The inaugural 40 Under 40 Public Health Catalyst Awards aim to highlight the rising leaders and innovators of the public health field. The Boston Congress of Public Health (BCPH) and the HPHR Journal selected a group of “leaders, entrepreneurs, researchers, scientists, activists”, and doctors that will inspire the next generations of public health workers to change the world. The individuals featured for this award have not only shown excellent work performance and an extensive academic history but have also brought innovative solutions to public health issues around the world.
The NYC Daily Post interviewed 40 under 40 award winners to learn about their career journeys leading up to their nominations.
Q1. What’s a piece of advice you’ve received that has impacted your career journey?
To keep chasing your goals, even in the face of adversity, and to take criticism as a chance to improve and move forward but not as a deterrent.

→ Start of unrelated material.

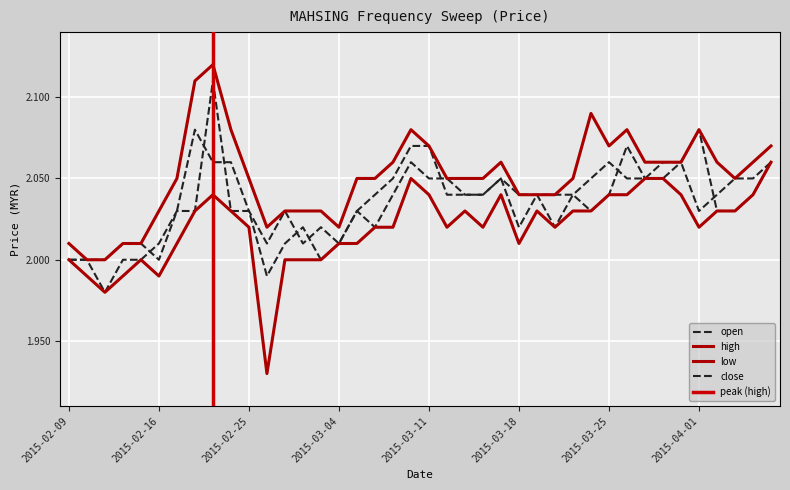

Rank the series by their average value, from lowest to highest.

low, open, close, high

Q2. Do you have a mentor you’d like to recognize? If so, what would you like to say to them?
My mentor from residency, Dr. Jerri Rose, inspired me to go into pediatric emergency medicine. Thank you for your unconditional support, for being a strong female role model and someone I can look up to, especially with regard to your outstanding work with patients and as an advocate.
Q3. What advice would you give a young professional beginning their career in your field?
No dream, project, or endeavor is too big to strive for — don’t be afraid to set a precedent for those that come after you.
Q4. If you could do one thing, leave one mark, on your profession, what would it be?
To be successful in creating effective and evidence-based programs in the pediatric emergency department to support children who have experienced human trafficking and complex trauma.
Q5. Name a challenge you’ve faced and how it turned out.
My colleagues and I have faced numerous challenges in our work on improving health services for children who have experienced human trafficking. Many challenges were related to general unfamiliarity with human trafficking in the U.S. and how it impacts children. Through persistence, spreading awareness, and most importantly working with survivor leaders, we were able to overcome many of these challenges and were successful in many of our endeavors, including establishing a medical home for child trafficking survivors.
Q6. What is your ultimate career goal as you see it today?
My ultimate career goal is to be an independent researcher, and to have my work positively and tangibly impact the lives of at-risk youth.
Q7. What alternate role(s) would you be interested in pursuing?
As a physician and pediatrician, I hope to pursue clinical, research, and advocacy-related work.
Q8. What core values are important to succeeding in your professional field?
Empathy, integrity, advocacy, and service.
Q9. Ten years ago, I thought I would be …
A physician and advocate
Q10. Ten years from now, I want to be …
A role model for the next generation of leaders in STEM careers, healthcare, and advocacy.
Q11. Would you want to acknowledge any family/friends/partners (beyond mentors)? If so, who?
To my family, for their unconditional support — I would not be here today without them. To my loving husband, who always encourages me to dream bigger.
Q12. Please indicate your hometown, place of study, degree field(s), and an interesting fact about yourself.
Hometown: Ithaca, NY; B.S. from Cornell University, M.D. from Albany Medical College, currently pursuing a Masters of Science in Health Policy (M.S.P.H.) from Stanford University and completing a fellowship in Pediatric Emergency Medicine at Stanford University.